> _Source records_:

= Beginning of Section =

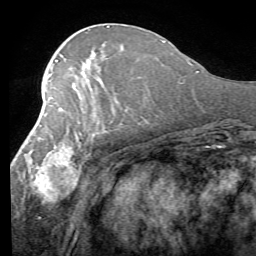
Breast MRI (dynamic contrast-enhanced), one axial slice; slice 31 of 58 in the series (ordered by position); cropped to one breast; dynamic contrast-enhanced series, time point 2 of 7 at this slice position (early post-contrast); 1.5 T; TE 4.1 ms, TR 8.4 ms; 2.4 mm slice thickness; 256 × 256 image matrix, field of view 180 × 180 mm. Female patient.
Outlined on this slice (semi-automatically segmented with operator editing):
- enhancing-tissue mask used for the functional tumour volume (all voxels passing the contrast-enhancement thresholds inside the analysis volume; usually the tumour): bounding box (x1, y1, x2, y2) in pixels: (17, 98, 111, 204)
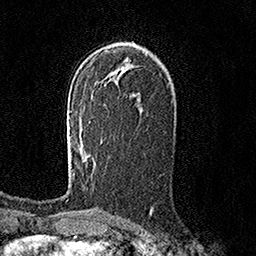
Breast MRI (dynamic contrast-enhanced), one axial slice. Slice 93 of 158 in the series (ordered by position). Cropped to one breast. Dynamic contrast-enhanced series, time point 2 of 7 at this slice position (early post-contrast). 1.5 T. TE 3.6 ms, TR 7.2 ms. 1 mm slice thickness. 256 × 256 image matrix. Female patient.
Structures marked on this image (semi-automatic segmentation, software-assisted and operator-edited):
- enhancing-tissue mask used for the functional tumour volume (all voxels passing the contrast-enhancement thresholds inside the analysis volume; usually the tumour): box from (x=70, y=111) to (x=75, y=175) px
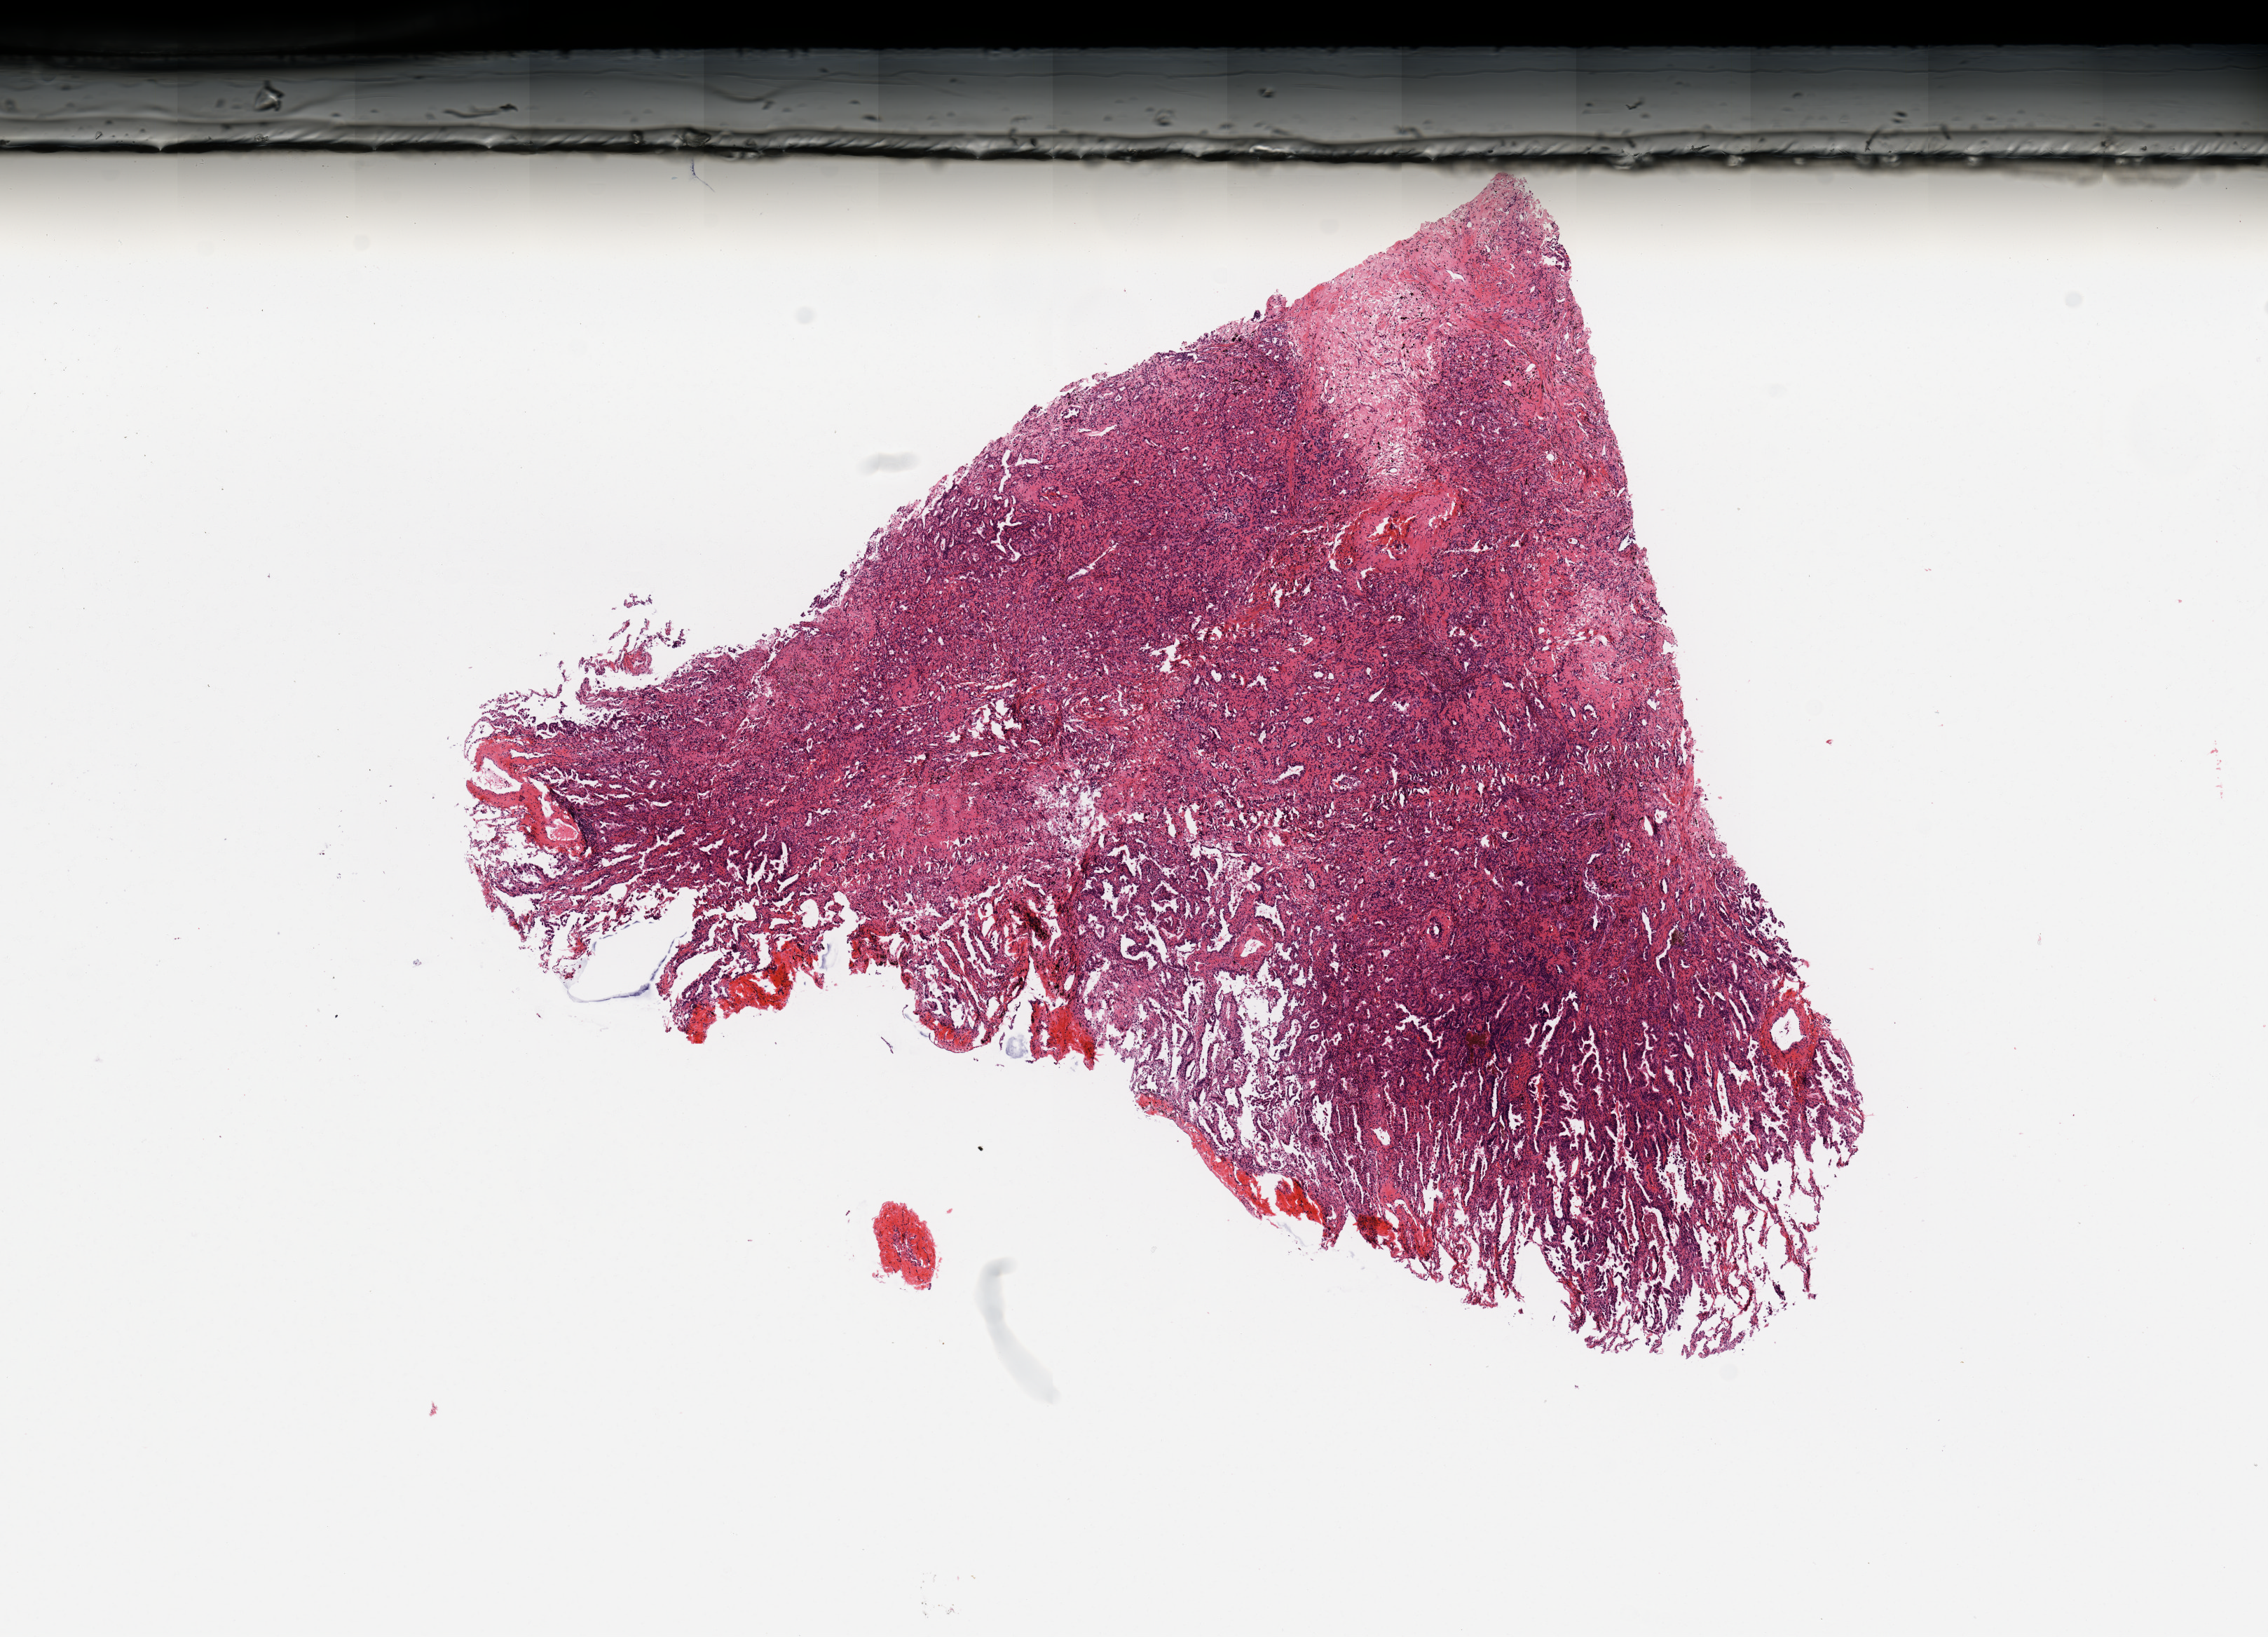
Digitized H&E tissue section (whole slide), whole scanned area (about 12.8 x 9.2 mm, acquisition: 20x scan) shown as a low-resolution overview; tumour tissue sample, sampled site: lung. Female, 37 y/o. Histologic grade: G2 (moderately differentiated). Pathologist review of this section (percent, as recorded): tumour nuclei 80%, necrosis 2%.
* primary tumour site (as recorded): left upper lobe
* AJCC pathologic stage: IIIA
* diagnosis: Adenocarcinoma, NOS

= End of Section =

> _WHAT THIS TASK INVOLVES_: Write out exactly the lines of the entries above that run from the line containing "pathologic stage: IIIA" through the last line, including both.

> _SOLUTION_:
* AJCC pathologic stage: IIIA
* diagnosis: Adenocarcinoma, NOS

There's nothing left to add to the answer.